Il la quitta, gardant, comme l'autre fois, la sensation de sa présence continuée dans une sorte d'hallucination de ses sens. Et il attendit le jour du dîner avec une impatience grandissante.
Ayant loué pour la seconde fois un habit noir, ses moyens ne lui permettant point encore d'acheter un costume de soirée, il arriva le premier au rendez-vous, quelques minutes avant l'heure.
On le fit monter au second étage, et on l'introduisit dans un petit salon de restaurant, tendu de rouge et ouvrant sur le boulevard son unique fenêtre.

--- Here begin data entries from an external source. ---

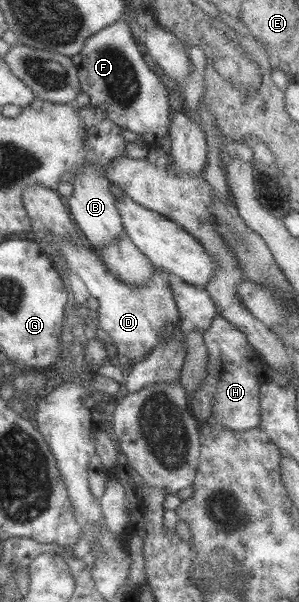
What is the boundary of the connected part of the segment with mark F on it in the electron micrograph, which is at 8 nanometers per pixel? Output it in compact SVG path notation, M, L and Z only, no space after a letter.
M122 20L90 37L81 54L78 54L76 59L83 92L90 96L90 104L105 108L116 124L142 136L148 143L158 144L158 140L168 134L172 124L170 92L160 76L146 64L130 24Z

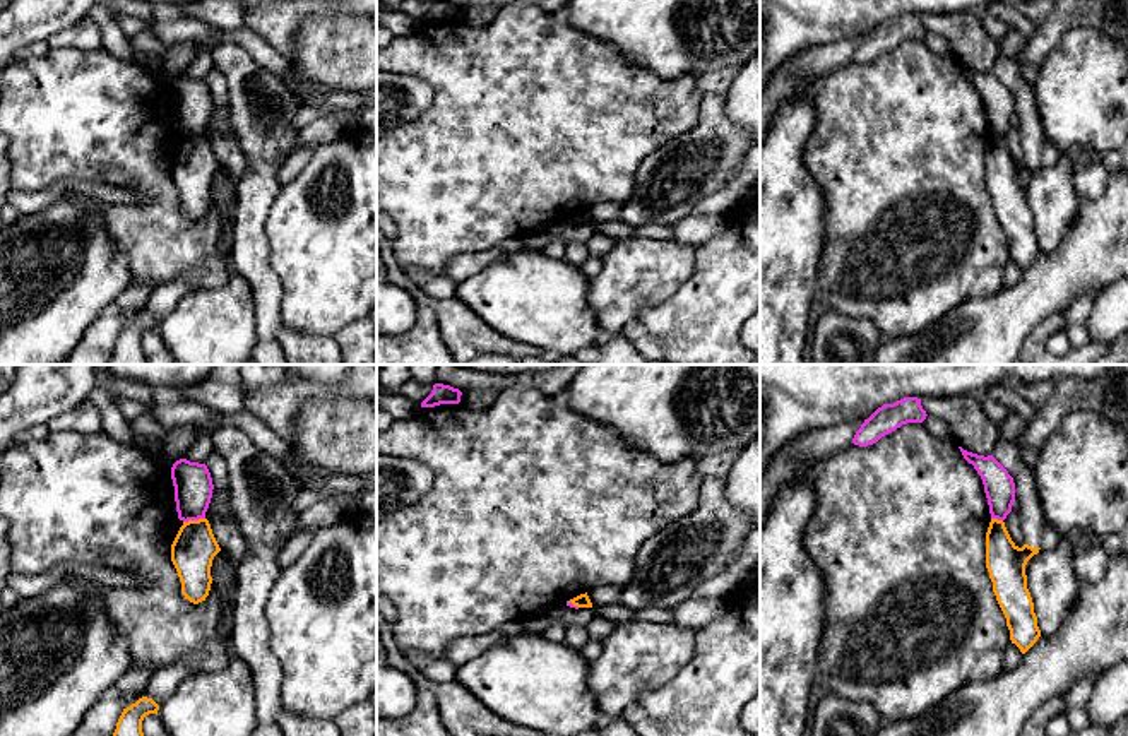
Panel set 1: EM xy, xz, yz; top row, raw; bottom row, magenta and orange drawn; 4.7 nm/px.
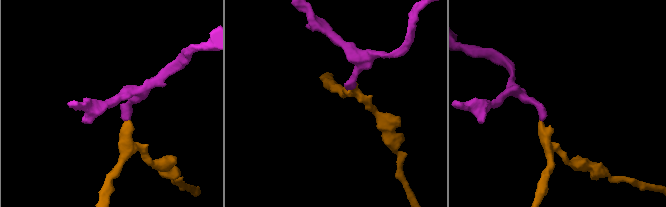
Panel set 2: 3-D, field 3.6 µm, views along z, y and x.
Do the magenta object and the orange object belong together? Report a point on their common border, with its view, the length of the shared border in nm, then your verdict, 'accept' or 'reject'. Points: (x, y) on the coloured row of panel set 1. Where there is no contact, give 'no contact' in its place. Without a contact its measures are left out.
meets magenta in xy at (194, 519); contact 110 nm long; reject

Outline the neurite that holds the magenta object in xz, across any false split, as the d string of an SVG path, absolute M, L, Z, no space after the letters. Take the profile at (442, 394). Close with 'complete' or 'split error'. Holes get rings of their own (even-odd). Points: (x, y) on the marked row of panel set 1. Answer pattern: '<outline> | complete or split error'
M435 383L431 394L421 402L421 407L435 407L440 404L459 404L462 392L450 385Z | complete

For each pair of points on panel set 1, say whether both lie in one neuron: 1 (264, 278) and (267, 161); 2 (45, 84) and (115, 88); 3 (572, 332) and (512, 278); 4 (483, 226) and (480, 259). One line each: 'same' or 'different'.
1: same
2: same
3: same
4: different

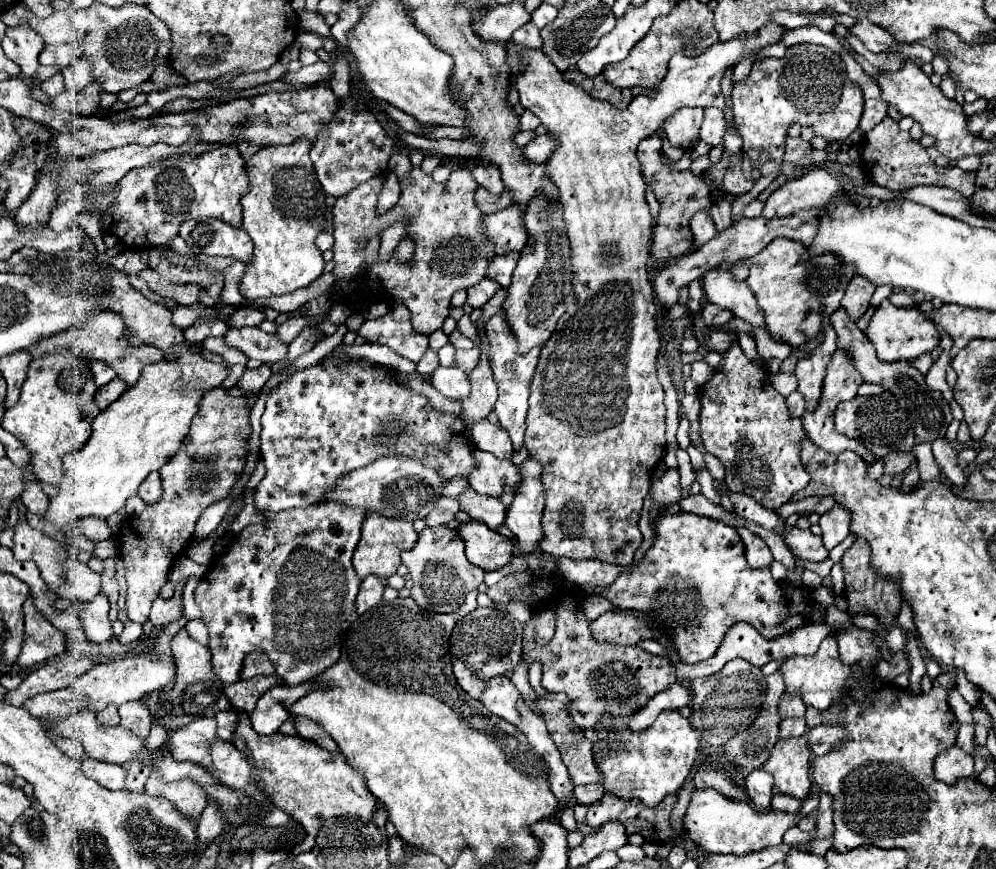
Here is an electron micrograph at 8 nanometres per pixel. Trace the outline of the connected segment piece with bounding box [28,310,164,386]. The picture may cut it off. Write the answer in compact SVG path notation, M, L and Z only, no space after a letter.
M94 312L88 322L84 322L84 326L70 326L68 330L60 332L60 334L54 334L50 338L40 338L38 342L34 342L28 352L34 356L34 358L40 358L44 354L54 354L58 348L70 348L74 356L80 356L80 358L86 358L86 360L100 360L100 362L106 362L108 366L114 368L114 372L118 374L120 380L124 380L128 386L134 386L138 376L140 376L140 370L148 364L154 364L154 362L160 362L164 360L164 352L156 346L132 346L124 334L124 320L116 314L116 312Z

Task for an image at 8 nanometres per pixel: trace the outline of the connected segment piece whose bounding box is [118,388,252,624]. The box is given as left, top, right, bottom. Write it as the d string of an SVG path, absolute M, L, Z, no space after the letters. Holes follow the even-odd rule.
M224 388L210 390L200 400L200 410L192 420L190 432L184 438L180 450L160 468L162 496L156 504L148 504L142 514L128 516L120 524L120 556L126 568L128 582L128 618L132 622L144 624L148 620L152 602L158 598L160 588L168 580L170 566L180 558L194 534L194 526L200 514L214 502L220 502L232 494L234 484L240 480L246 468L246 458L250 452L248 440L252 434L250 410L246 398L234 398ZM202 470L198 478L194 474Z

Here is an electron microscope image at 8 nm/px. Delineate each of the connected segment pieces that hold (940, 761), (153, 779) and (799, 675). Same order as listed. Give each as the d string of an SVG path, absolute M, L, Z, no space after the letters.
M956 744L952 748L948 748L944 754L940 754L934 764L936 778L940 778L946 784L954 784L960 778L968 778L968 776L972 776L972 772L974 772L972 754L964 752Z
M156 772L150 774L146 782L146 794L172 802L174 808L186 818L198 818L206 808L206 794L204 790L200 790L200 786L188 780L164 784L160 774Z
M830 634L828 638L824 638L824 642L820 644L820 648L818 648L818 652L814 656L788 658L786 662L782 662L780 672L782 672L784 684L786 684L786 694L790 694L790 696L800 694L800 698L802 698L802 702L806 706L826 710L842 694L842 688L844 688L844 682L848 680L850 668L838 660L836 638Z

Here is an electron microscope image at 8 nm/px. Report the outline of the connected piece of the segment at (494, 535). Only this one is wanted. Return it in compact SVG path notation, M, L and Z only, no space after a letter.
M462 522L456 528L456 534L464 540L468 560L486 572L500 570L512 560L512 542L482 522Z

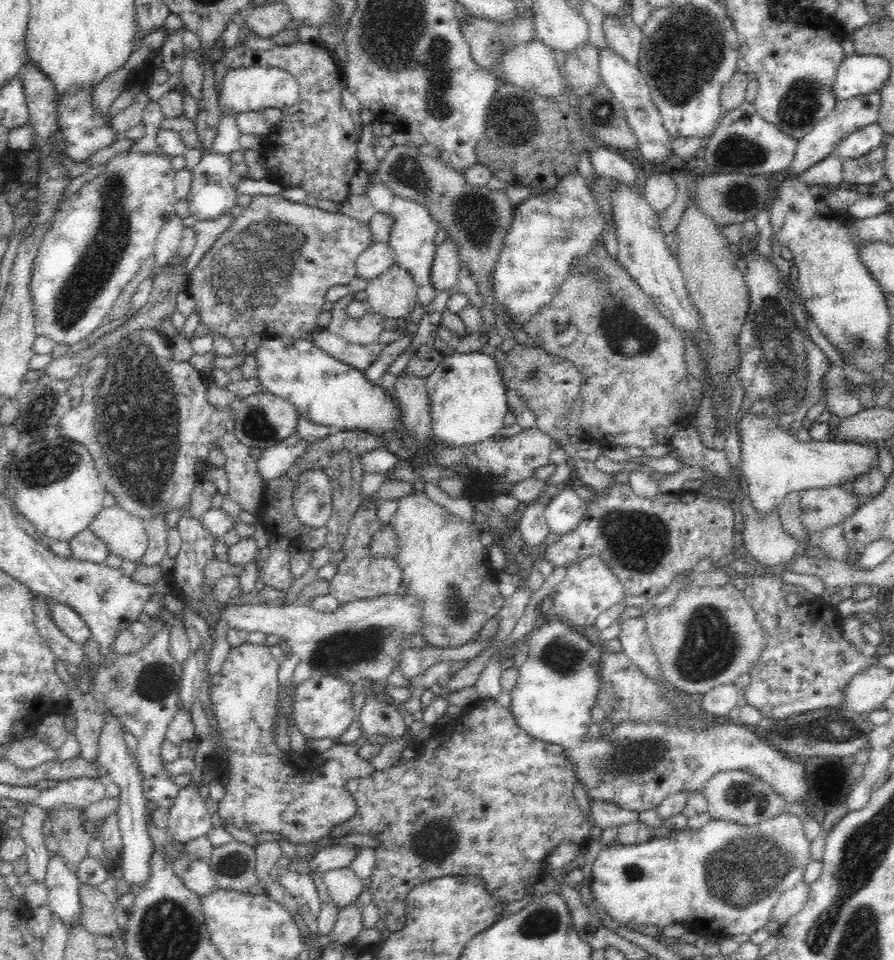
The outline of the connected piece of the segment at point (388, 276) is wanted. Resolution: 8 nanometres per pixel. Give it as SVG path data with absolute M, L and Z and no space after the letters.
M398 265L372 279L366 287L367 304L384 319L400 319L418 303L412 275Z

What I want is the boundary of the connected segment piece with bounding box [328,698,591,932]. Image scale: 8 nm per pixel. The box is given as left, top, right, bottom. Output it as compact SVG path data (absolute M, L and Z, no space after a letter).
M477 699L474 703L469 704L458 722L452 722L451 736L440 736L434 739L431 738L424 744L416 742L412 745L415 748L415 758L403 758L398 760L398 764L375 770L372 775L357 777L348 780L345 784L345 790L356 801L356 812L344 820L338 822L336 826L330 828L330 837L341 837L350 834L366 834L377 841L374 846L375 850L375 865L372 871L368 890L371 895L371 902L378 908L379 918L382 918L386 923L386 929L391 932L398 932L405 926L406 911L404 911L404 900L406 894L415 886L423 882L438 878L441 876L458 876L458 875L474 875L482 879L484 889L488 891L488 895L496 897L500 903L509 903L515 900L520 900L526 895L526 889L532 886L538 876L545 870L544 862L546 856L550 854L553 848L561 842L581 844L586 838L589 838L590 824L584 816L574 796L574 788L577 785L577 777L574 772L574 765L566 759L564 746L559 744L550 744L542 740L538 740L533 736L528 735L524 730L519 728L516 720L509 708L503 708L498 705L494 699Z

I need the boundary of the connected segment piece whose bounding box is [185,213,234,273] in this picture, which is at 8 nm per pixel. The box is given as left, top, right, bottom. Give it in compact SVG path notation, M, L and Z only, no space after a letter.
M222 214L215 220L200 220L194 224L196 241L193 251L186 260L185 269L188 273L200 262L200 258L210 250L214 242L232 225L234 216Z

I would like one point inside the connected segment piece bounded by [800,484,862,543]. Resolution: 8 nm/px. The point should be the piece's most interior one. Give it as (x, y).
(820, 508)

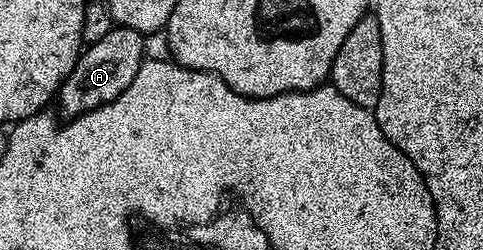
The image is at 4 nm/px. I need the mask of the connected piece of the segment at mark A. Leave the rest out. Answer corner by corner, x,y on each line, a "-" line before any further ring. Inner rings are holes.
115,25
105,37
90,44
59,89
57,103
60,103
64,116
84,115
120,96
133,83
140,65
145,62
145,43
146,38
139,31

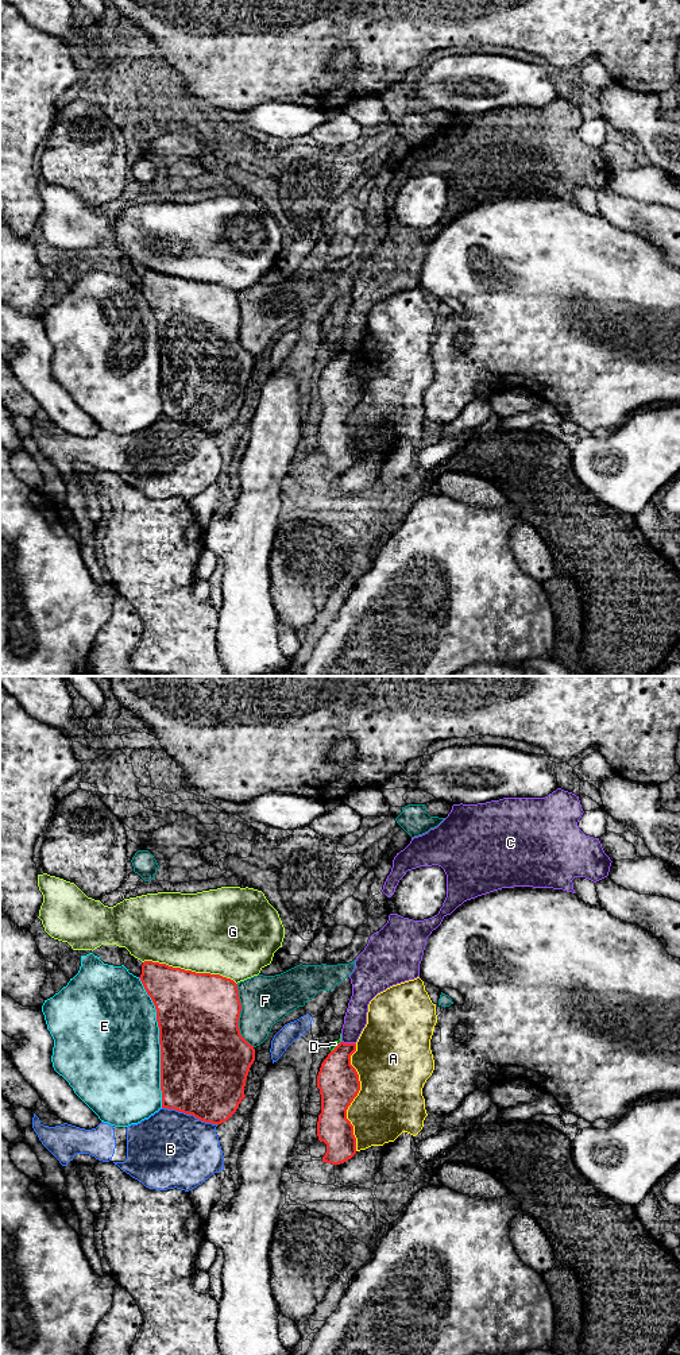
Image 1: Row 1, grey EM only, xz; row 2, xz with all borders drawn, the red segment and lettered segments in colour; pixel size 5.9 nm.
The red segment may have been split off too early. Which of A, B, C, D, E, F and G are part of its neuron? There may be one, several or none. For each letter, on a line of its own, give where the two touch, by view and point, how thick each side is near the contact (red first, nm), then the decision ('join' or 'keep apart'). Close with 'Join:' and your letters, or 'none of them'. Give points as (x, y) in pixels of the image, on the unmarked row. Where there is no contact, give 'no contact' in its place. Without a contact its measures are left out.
A: contact xz (355, 405); calibres 240 and 400 nm; keep apart
B: contact xz (190, 423); calibres 500 and 460 nm; keep apart
C: contact xz (348, 352); calibres 240 and 140 nm; keep apart
D: contact xz (336, 355); calibres 240 and 40 nm; keep apart
E: contact xz (159, 351); calibres 500 and 500 nm; keep apart
F: contact xz (239, 325); calibres 480 and 280 nm; keep apart
G: contact xz (190, 280); calibres 460 and 480 nm; keep apart
Join: none of them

Forestier entra et lui serra la main avec une familiarité cordiale qu'il ne lui témoignait jamais45 dans les bureaux de La Vie Française.
«Ces deux dames vont arriver ensemble, dit-il; c'est très gentil ces dîners-là!»
Puis il regarda la table, fit éteindre tout à fait un bec de gaz, ferma un battant de la fenêtre, à cause du courant d'air, et choisit sa place bien à l'abri de peur d'attraper froid.
On ouvrit la porte et les deux jeunes femmes parurent, suivies d'un maître d'hôtel, voilées, cachées, discrètes, avec cette allure de mystère charmant qu'elles prennent en ces endroits où les voisinages et les rencontres sont suspects.